***** Documento de origem *****

Naquele ambiente ostensivamente controlado, em que sequer se dorme para evitar que o sonho abra a porta ao desejo, as botinas desabotoadas são a irrupção da sensualidade masculina de forma aberta e aliciante. As estruturas de controle são imediatamente abaladas. Sobretudo Carmelita e Maura perdem as rédeas sobre si mesmas, enquanto D. Flávia tenta contê-las e conter as próprias pulsões. A instabilidade também é trazida pela náusea de Das Dores: afinal, ela perpetuará ou não o estigma familiar? Nesse contexto em que o novo se inseriu, novas estratégias de controle precisam ser empregadas.

O terceiro ato se abre com o retorno de Doroteia e a expectativa em torno da sua iniciação. Ela fora enviada a um vizinho chamado Nepomuceno, a fim de ali contrair moléstias capazes de conspurcar sua beleza: ser feia era condição indispensável para viver a vida nova que almejava; contudo, as chagas ainda não desabrocharam. Paralelamente, persiste a demora da chegada da náusea sobre Das Dores. D. Flávia está sem chão; à medida que espera pelo que acontecerá tanto a Doroteia como à filha, afligindo-se dessa maneira com a herança familiar, é perseguida pelo desejo que encontrou passagem para dentro da casa: o jarro e a botina a cercam; seu mundo está em crise e o futuro é incerto.

O desejo é o grande tema da peça. O patético das personagens, o insólito dos diálogos, o absurdo das situações, todos são elementos cuja função é formar o quadro horrendo que a repressão sensual deixa impresso. De um lado, há a anatomia do desejo: força espontânea potente, perturbadora, onipresente, inescapável; por outro, a anatomia da repressão: vigilância esforçada, deformadora, ostensiva e sempre próxima à falha. Controlar o desejo é devotar religiosamente a vida a essa função, exaurir toda vitalidade em prol desse intento. O desejo é uma fatalidade trágica, logo inescapável: mesmo D. Flávia, que não se submete a ele, ao fim e ao cabo é por ele acometida na medida em que é pautada por sua repressão e deformada pela luta travada. 

Se o desejo feminino é o aspecto mais aparente do tema (em especial como expurgo do casamento de qualquer sensualidade desviante), o desejo de forma ampla é na verdade do que a peça trata afinal. A vida transformada em religião, e a religião reduzida a práticas de repressão ao desejo - esta é a descrição que pode ser atribuída à história de vários homens e mulheres de diferentes credos ao longo dos tempos. Há nos puritanismos e fundamentalismos a práxis das três viúvas.

Para um mundo em que um elemento assim tão básico da vitalidade é suprimido, nada mais natural que a imagem resultante seja um excesso espantoso. A supressão só é precariamente conseguida mediante outras supressões intensas: do sexo oposto, da privacidade, do sonho, da imaginação. Tantas supressões inevitavelmente se confundem com a tensão necessária à sua consecução. Corpos tensos produzem expressões duras e artificiais, diálogos improváveis, comportamentos histéricos. Vistas as coisas desse modo, o patético da farsa deixa de ser recurso lúdico de expressividade cênica e assume feição realista. No final das contas, Nelson Rodrigues não usa a farsa como instrumento de mediação entre a realidade e a arte; a dinâmica é outra: a arte está justamente em encontrar no real o que ele tem de farsesco. Nesse sentido, as máscaras das personagens são apenas rostos encontrados na multidão.

***** Informações fornecidas *****

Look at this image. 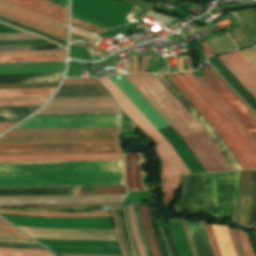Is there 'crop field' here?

*****

**Problema:** Segundo o documento de origem, a quem Doroteia fora enviada e com que finalidade?

**Resposta ao problema:** A um vizinho chamado Nepomuceno, para contrair moléstias capazes de conspurcar sua beleza.